If 1/n >= x > 0 for all n ∈ N, then for all n ∈ N 1/x > n.

Let's prove that such real number doesn't exist.

Let A be a set of real numbers $A = \{a\in \mathbb{R}: \exist n\in \mathbb{N}\,\, a<n\}$ ,

$B=\mathbb{R}\setminus A = \{b\in \mathbb{R}: \forall n\in \mathbb{N}\,\, b\geq n\}$ .

$\mathbb{N}\subset A$ implies $A\ne \empty$. If, in addition, $B\ne \empty$, then $\forall a\in A \,\forall b\in B\, a< b$ .

Indeed, there exists $n\in N$, such that a<n and, by the definition, $n\leq b$ , therefore a<b.
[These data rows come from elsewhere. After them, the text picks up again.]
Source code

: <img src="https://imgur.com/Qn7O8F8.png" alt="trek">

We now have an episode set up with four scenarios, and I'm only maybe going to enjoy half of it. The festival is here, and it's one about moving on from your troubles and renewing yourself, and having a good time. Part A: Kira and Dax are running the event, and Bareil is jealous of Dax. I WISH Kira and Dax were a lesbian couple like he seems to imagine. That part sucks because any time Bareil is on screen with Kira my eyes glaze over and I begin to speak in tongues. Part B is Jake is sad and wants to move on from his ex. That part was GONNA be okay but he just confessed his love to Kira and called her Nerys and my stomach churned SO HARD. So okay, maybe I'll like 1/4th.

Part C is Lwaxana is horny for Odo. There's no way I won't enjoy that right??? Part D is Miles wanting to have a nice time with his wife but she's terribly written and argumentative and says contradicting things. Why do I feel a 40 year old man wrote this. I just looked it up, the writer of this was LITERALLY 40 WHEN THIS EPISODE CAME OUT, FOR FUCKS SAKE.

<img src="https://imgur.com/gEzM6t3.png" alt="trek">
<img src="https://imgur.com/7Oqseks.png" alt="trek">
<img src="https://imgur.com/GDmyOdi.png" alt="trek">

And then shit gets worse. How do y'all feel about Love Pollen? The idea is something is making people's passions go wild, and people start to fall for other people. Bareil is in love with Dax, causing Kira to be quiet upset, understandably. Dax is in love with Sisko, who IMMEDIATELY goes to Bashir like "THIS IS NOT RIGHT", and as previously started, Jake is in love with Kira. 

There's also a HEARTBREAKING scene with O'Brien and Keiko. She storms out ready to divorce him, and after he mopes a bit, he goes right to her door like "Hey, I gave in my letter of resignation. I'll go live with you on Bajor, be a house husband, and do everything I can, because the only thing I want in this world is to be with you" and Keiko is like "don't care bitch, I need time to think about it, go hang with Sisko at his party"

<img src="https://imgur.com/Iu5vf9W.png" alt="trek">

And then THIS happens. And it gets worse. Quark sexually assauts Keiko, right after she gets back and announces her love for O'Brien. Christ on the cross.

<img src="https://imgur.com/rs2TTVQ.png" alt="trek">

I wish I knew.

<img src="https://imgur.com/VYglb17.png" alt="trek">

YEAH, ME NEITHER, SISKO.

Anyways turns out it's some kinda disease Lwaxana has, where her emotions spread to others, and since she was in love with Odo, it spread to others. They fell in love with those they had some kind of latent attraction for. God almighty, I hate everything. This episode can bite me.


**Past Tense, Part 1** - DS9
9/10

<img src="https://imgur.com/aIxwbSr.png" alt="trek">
So we have Dedekind's section of the set of real numbers.

By the Dedekind's axiom of completeness there exists $c\in \mathbb{R}$ , such that $\forall a\in A \,\forall b\in B\, a\leq c\leq b$ .

We have $c-1<c$, therefore, $c-1\in A$.

We have $c+1>c$, therefore, $c+1\in B$.

By the definition of the set A we have $\exist n\in \mathbb{N} c-1<n$ and, hence, c+1 < n+2. The last inequality means that c+1 must belong to A. This contradiction proves that $B=\empty$ .